Detroit GA 1891: Serpent on the Seal
At the 1891 General Assembly in Detroit, the Reverend Henry C. McCook and other members of the Committee on the Seal of the Church presented their recommendation for a new church emblem. In their official report, the committee members described the proposed seal and laid out arguments for its elements that alluded to biblical history and texts; Greek, Egyptian, and Hindu mythology; and earlier Presbyterian seals.

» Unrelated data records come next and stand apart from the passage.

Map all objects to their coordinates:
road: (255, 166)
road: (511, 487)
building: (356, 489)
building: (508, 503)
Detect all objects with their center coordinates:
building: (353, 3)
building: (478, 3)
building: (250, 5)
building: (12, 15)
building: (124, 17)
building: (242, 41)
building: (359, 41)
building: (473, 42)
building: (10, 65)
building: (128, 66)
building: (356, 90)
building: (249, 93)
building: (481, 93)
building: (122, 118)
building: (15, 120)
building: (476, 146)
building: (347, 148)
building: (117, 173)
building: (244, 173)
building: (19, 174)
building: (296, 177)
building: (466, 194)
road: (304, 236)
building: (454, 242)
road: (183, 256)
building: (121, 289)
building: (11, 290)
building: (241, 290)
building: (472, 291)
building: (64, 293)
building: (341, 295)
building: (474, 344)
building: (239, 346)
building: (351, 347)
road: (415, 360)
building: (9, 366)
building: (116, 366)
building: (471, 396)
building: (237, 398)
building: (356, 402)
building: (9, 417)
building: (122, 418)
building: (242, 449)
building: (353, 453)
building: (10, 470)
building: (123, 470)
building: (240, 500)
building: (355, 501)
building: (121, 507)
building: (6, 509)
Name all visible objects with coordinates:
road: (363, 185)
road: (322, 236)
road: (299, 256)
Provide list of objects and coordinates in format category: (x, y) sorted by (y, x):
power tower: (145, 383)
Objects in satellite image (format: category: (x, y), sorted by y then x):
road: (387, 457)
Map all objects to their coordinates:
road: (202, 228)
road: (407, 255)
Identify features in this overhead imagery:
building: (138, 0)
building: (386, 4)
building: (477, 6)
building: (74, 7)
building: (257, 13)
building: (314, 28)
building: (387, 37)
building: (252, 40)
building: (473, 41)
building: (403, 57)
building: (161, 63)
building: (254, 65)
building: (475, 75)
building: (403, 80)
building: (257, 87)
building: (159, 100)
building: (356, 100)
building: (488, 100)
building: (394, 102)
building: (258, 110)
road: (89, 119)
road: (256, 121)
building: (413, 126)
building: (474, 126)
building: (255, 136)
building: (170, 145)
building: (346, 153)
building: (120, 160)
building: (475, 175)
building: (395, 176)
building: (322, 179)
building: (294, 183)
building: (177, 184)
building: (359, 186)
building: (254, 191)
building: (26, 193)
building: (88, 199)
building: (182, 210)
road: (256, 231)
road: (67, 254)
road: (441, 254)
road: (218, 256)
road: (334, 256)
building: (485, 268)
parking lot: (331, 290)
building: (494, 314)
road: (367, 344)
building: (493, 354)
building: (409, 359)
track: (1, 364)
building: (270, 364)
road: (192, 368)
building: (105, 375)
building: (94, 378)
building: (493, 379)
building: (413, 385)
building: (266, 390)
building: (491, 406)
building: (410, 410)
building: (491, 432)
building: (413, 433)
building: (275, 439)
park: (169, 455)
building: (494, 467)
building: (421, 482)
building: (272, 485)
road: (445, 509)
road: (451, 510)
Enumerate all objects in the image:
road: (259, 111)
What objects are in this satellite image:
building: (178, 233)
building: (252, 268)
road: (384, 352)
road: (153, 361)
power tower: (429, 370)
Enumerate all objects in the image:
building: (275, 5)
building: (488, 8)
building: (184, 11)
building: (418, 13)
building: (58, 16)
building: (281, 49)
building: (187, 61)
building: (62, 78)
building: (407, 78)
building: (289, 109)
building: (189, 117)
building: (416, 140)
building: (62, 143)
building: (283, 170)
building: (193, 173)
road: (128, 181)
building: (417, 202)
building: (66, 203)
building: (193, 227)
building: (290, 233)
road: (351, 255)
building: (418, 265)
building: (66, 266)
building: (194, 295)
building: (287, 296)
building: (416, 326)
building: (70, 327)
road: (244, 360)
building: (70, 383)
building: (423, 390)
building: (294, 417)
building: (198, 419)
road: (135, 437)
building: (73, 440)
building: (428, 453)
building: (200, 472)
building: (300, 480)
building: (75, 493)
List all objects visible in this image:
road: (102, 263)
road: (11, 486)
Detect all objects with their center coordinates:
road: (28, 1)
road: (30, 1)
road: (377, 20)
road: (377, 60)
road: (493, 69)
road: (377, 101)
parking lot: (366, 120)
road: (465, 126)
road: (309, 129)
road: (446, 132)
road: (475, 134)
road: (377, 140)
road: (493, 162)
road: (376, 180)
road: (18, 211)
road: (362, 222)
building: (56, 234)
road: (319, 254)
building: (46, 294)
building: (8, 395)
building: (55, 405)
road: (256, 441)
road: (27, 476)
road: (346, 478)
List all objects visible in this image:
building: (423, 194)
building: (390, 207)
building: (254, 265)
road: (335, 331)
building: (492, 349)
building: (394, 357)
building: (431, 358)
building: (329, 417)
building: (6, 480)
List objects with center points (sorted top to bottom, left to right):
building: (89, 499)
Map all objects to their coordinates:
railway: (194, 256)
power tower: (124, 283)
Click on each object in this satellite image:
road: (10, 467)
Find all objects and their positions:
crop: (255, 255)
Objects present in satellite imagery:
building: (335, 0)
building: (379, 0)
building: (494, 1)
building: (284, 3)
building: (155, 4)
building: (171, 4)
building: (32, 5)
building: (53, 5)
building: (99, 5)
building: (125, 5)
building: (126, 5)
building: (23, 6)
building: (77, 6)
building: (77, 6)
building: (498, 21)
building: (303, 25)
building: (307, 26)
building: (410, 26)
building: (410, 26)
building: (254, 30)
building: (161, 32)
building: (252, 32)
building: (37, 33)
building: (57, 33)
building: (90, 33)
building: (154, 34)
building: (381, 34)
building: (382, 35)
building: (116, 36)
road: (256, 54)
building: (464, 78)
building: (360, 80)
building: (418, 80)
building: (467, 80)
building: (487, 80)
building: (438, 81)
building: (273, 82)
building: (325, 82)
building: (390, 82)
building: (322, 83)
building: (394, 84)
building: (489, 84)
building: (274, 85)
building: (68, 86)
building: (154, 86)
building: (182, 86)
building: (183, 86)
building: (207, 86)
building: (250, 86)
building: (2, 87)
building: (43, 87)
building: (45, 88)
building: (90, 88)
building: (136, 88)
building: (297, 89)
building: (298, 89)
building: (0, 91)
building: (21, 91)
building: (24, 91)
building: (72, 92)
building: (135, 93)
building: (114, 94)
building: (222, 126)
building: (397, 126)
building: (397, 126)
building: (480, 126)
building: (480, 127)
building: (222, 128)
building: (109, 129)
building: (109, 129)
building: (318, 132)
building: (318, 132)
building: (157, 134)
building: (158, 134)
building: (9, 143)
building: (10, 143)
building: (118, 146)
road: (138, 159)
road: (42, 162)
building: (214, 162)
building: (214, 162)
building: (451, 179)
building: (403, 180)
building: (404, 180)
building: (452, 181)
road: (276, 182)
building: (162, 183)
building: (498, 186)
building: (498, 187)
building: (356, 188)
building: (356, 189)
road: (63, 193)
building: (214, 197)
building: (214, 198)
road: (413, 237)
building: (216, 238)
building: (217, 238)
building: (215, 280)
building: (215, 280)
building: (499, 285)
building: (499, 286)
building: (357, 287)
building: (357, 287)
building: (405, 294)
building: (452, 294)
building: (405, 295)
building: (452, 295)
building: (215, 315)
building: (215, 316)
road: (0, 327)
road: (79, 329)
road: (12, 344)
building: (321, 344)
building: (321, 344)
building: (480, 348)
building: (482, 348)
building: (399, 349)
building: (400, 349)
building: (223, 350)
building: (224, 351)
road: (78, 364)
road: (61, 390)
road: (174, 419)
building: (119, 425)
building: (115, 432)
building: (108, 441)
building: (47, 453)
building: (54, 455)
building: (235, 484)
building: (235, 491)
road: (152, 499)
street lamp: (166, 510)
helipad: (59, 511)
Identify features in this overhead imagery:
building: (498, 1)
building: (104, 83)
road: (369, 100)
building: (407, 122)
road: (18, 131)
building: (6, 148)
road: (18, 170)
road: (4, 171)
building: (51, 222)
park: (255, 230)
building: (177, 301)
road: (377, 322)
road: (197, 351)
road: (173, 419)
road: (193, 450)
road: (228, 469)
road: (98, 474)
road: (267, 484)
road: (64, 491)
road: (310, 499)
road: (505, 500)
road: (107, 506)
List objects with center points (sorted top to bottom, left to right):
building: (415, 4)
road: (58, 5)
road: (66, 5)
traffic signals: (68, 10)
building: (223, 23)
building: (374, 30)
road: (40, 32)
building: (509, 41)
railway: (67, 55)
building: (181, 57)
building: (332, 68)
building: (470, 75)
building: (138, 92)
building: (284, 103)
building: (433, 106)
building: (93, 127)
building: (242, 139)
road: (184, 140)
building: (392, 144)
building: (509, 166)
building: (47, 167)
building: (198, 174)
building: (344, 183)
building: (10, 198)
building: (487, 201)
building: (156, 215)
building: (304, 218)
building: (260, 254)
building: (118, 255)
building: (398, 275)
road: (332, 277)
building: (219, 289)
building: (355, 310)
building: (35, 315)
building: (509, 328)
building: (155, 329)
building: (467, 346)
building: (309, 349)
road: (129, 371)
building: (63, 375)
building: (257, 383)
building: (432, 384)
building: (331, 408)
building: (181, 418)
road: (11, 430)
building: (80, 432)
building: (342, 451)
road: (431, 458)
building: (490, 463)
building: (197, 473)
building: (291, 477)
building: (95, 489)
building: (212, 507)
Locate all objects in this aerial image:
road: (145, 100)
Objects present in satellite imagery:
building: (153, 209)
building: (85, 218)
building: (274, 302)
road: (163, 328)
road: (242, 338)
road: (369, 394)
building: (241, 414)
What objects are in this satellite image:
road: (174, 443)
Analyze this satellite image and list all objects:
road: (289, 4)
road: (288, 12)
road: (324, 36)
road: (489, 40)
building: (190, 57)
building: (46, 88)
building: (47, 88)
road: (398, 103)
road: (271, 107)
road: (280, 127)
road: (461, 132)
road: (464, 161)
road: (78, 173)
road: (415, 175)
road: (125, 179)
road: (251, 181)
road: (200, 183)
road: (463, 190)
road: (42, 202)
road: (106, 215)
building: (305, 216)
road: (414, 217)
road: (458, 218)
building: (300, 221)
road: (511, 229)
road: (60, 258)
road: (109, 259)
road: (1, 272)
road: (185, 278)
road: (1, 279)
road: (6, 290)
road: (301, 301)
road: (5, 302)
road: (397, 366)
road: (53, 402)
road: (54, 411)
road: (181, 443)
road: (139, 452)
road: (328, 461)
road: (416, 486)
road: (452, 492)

In conducting its research, the committee had discovered a seal it believed to have been adopted by the Trustees of the General Assembly as early as 1799. Featuring a serpent on a cross in a bare landscape, the predecessor seal served as the basis for the design offered up to the 1891 assembly—a design the committee embellished with a rising sun symbolizing Christ, olive and oak leaves symbolizing peace and strength, and palm leaves referencing the seal of the Westminster Assembly.
Much of the committee’s report argues the merits of the snake-draped cross, which “has been the occasion of some misunderstanding and unfriendly criticism.”[1] If the committee members thought such an erudite document would preempt further criticism, they were sorely mistaken. A newspaper headline describing the discussion sums it up well: “The Seal Question a Lively Issue – No Quarter for Snakes.”[2] The serpent on the cross was objected to because it was “repulsive, heathenish, obscure, needing an archaeological professor to explain it, and also because it’s unscriptural.” Various anti-snake assembly speakers argued that, beyond the serpent’s obvious associations with Satan in the Bible, people’s instinctive dislike for the breed meant that women and children would recoil upon seeing the proposed seal. Sentiment seemed to be running strongly against the reptile.
McCook, the Reverend George Junkin, Jr., and several other pro-snakers argued back that, in fact, the serpent was not unscriptural (John 3:14; Exodus 4:3-5), and that there would be valuable continuity in sticking with a symbol used on the older Presbyterian seal. People, they maintained, should not allow themselves to be swayed by such an unfair prejudice against one of God’s creatures. Regarding the snake’s physical beauty, McCook said he knew people “who even thought the spider was ugly, yet he was sure he could produce authority for the statement that spiders, if we take them by and large, are more beautiful even than butterflies.”
In the end, the assembly was not persuaded, and a resolution was passed that an open Bible be substituted in place of the serpent on the cross as the emblem’s central symbol. Despite this instruction, which forced McCook and the other committee members back to the drawing board, the snake still found its way onto the new seal. The General Assembly in 1892 approved a seal featuring a Bible-bound serpent and cross next to the decisive inscription, “The Word of God.”
[1] "The Serpent on the Cross. A Report Upon the Seal of the Presbyterian Church in the United States. [(U.S.A.)]” Presented to the General Assembly at Its Session in Detroit, 1891. Philadelphia: Allen, Lane & Scott, Printers, 1891, p. 9., Accession # 91 1121.
[2] Newspaper clipping, 103rd General Assembly in Detroit scrapbook (1891), Elizabeth Vara McMurray Ellyson papers, Accession # 00 0914a.